Ahora se camuflan entre la plebe con guiños de los más cotidianos, como el de la duquesa de Alba cuando se va de compras por las franquicias en las que todo ronda los 30 'leuros', como diría una que conozco, o el de su propio hijo, al que ven prescindir de cubiertos para jalarse un trozo de jamón. (Eso sí, posiblemente el suyo sea de esos de cinco jotas y el que se reparte a pie de sombrilla sea de cinco ges. Aunque cuando el hambre aprieta, del cerdo, aunque sea del montón, hasta los andares).

El duque de Huéscar pasa unos días de vacaciones en la exclusiva y megapija urbanización de Sotogrande. (Un inciso, ¿de dónde vendrá esa manía de decir que están de asueto cuando precisamente a la mayoría de los famosos no se les conoce otra profesión que la de poner la pata por alto?

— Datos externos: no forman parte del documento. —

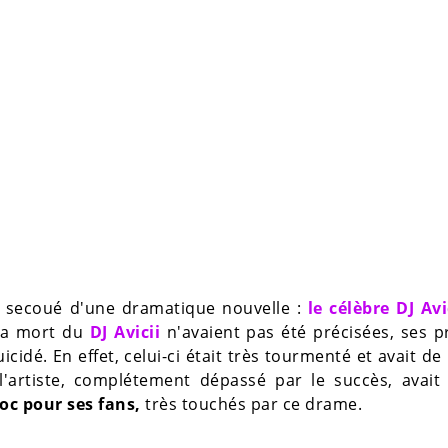
t secoué d'une dramatique nouvelle :
le célèbre DJ Avi
 la mort du
DJ Avicii
n'avaient pas été précisées, ses 
uicidé. En effet, celui-ci était très tourmenté et avait de
 l'artiste, complétement dépassé par le succès, avai
hoc pour ses fans,
très touchés par ce drame.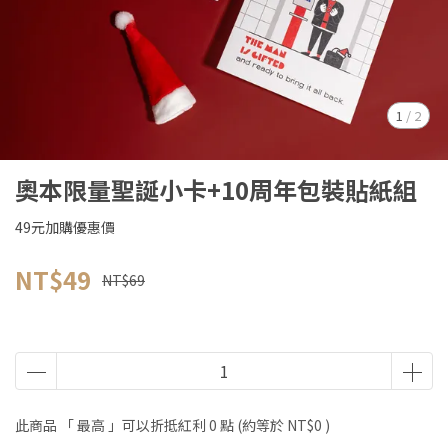
1
/
2
奧本限量聖誕小卡+10周年包裝貼紙組
49元加購優惠價
NT$49
NT$69
此商品 「 最高 」可以折抵紅利
0
點 (約等於
NT$0
)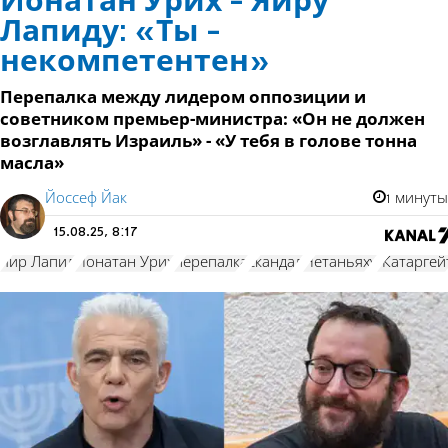
Йонатан Урих - Яиру
Лапиду: «Ты -
некомпетентен»
Перепалка между лидером оппозиции и
советником премьер-министра: «Он не должен
возглавлять Израиль» - «У тебя в голове тонна
масла»
Йоссеф Йак
1 минуты
15.08.25, 8:17
Яир Лапид
Йонатан Урих
перепалка
скандал
Нетаньяху
"Катаргей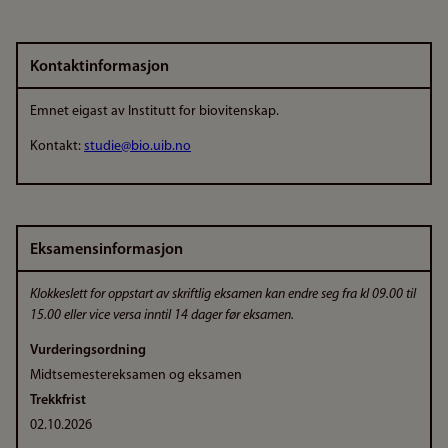
Kontaktinformasjon
Emnet eigast av Institutt for biovitenskap.
Kontakt:
studie@bio.uib.no
Eksamensinformasjon
Klokkeslett for oppstart av skriftlig eksamen kan endre seg fra kl 09.00 til
15.00 eller vice versa inntil 14 dager før eksamen.
Vurderingsordning
Midtsemestereksamen og eksamen
Trekkfrist
02.10.2026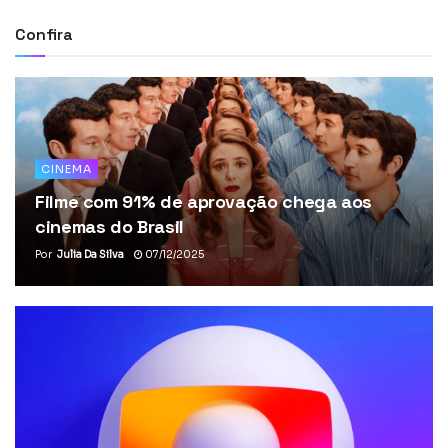
Confira
CINEMA
Filme com 91% de aprovação chega aos
cinemas do Brasil
Por
Julia Da Silva
07/12/2025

Habrá que revisar el glosario rosa. ¿Quizá en un congreso de terminología del cuore con Patiño 'and company'? Eso sí, yo me abstengo después de septiembre, que volveré a meter en mi baúl, cual la Piquer, el disfraz de lengua viperina).

Ojos, a estribor

Volvemos a la faena que nos ocupa. Como iba diciendo Carlos Fitz-James Stuart (mejor quitar el Juan que sigue a su primer nombre, que suena a culebrón vespertino) está en Cádiz, donde mata las horas muertas entre el noble arte de la gastronomía, con piquitos incluidos, y el de poner un ojo mirando a babor y otro a estribor para controlar el tráfico marítimo.

Ambas aficiones sin la compañía de Alicia Koplowitz, la diosa de los billetes 'bin laden', con la que mantiene o mantuvo una relación sentimental, a juzgar por la última pista que ha dejado sobre el tablero de juego la sin par duquesa de Alba. Y es que, recientemente, le preguntaron a Cayetana a pie de coso taurino por la ruptura de su hija Eugenia y el presentador en ciernes Gonzalo Miró y salió por peteneras: «Eso es más viejo...».

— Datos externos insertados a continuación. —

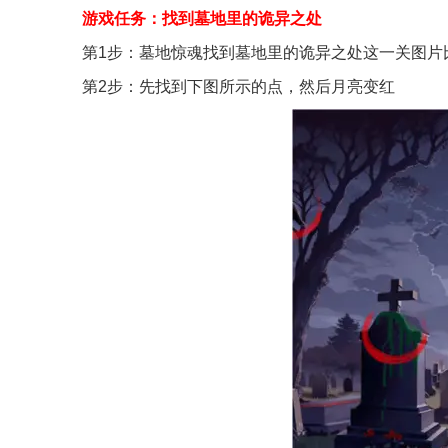
游戏任务：找到墓地里的诡异之处
第1步：墓地惊魂找到墓地里的诡异之处这一关图片
第2步：先找到下图所示的点，然后月亮变红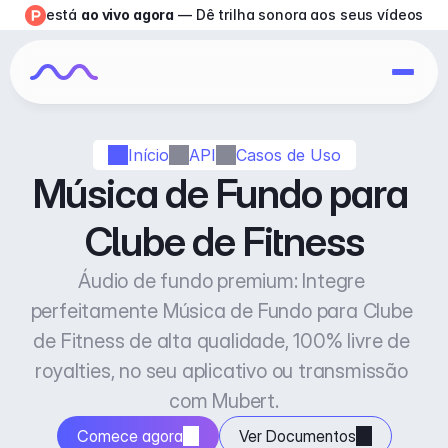
está 
ao vivo agora
 — Dê trilha sonora aos seus vídeos
Início
API
Casos de Uso
Música de Fundo para 
Clube de Fitness
Áudio de fundo premium: Integre 
perfeitamente Música de Fundo para Clube 
de Fitness de alta qualidade, 100% livre de 
royalties, no seu aplicativo ou transmissão 
com Mubert.
Comece agora
Ver Documentos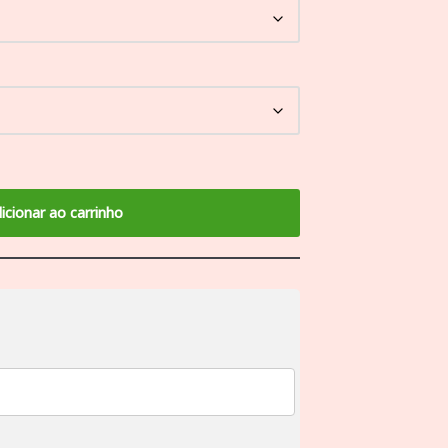
icionar ao carrinho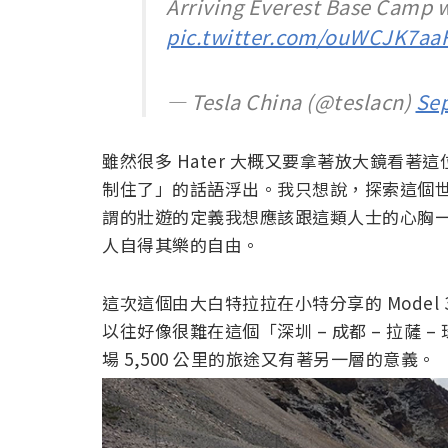
Arriving Everest Base Camp w
pic.twitter.com/ouWCJK7aa
— Tesla China (@teslacn)
Sep
雖然很多 Hater 大概又要拿著放大鏡看
制住了」的話語浮出。我只想說，探索這個
謂的壯遊的定義我想應該跟這類人士的心胸
人自得其樂的自由。
這次這個由大白特拉拉在小特分享的 Mode
以往好像很難在這個「深圳 – 成都 – 拉薩
場 5,500 公里的旅途又有著另一層的意義。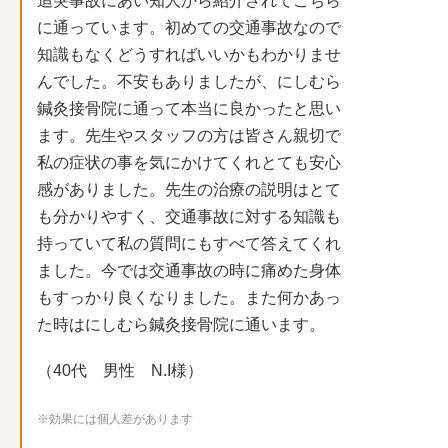
追突事故にあい知人から紹介されてこちら
に通っています。初めての交通事故なので
知識もなくどうすればいいかもわかりませ
んでした。不安もありましたが、にしむら
鍼灸接骨院に通って本当に良かったと思い
ます。先生やスタッフの方は皆さん親切で
私の症状の事を気にかけてくれとても安心
感がありました。先生の治療の説明はとて
も分かりやすく、交通事故に対する知識も
持っていて私の質問にもすべて答えてくれ
ました。今では交通事故の時に痛めた身体
もすっかり良くなりました。また何かあっ
た時はにしむら鍼灸接骨院に通います。
（40代 男性 N.I様）
※効果には個人差があります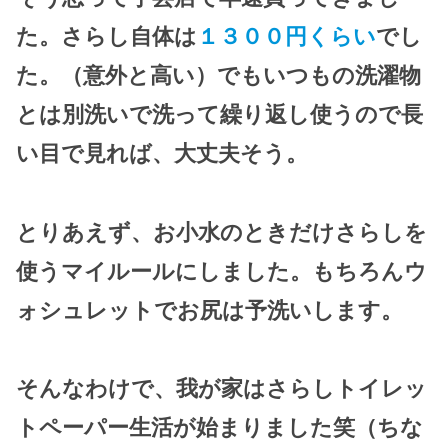
た。さらし自体は
１３００円くらい
でし
た。（意外と高い）でもいつもの洗濯物
とは別洗いで洗って繰り返し使うので長
い目で見れば、大丈夫そう。
とりあえず、お小水のときだけさらしを
使うマイルールにしました。もちろんウ
ォシュレットでお尻は予洗いします。
そんなわけで、我が家はさらしトイレッ
トペーパー生活が始まりました笑（ちな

Pero es que le preguntaron por su hijo Carlos, el susodicho, y por su noviazgo con la multimillonaria empresaria que juega con su hermana al Monopoly y se arrancó por bulerías: «Eso es más viejo aún...». Esperemos que se refiera a la caducidad del idilio y no a la edad de sus protagonistas. Estaría feo, más aún siendo sangre de su sangre.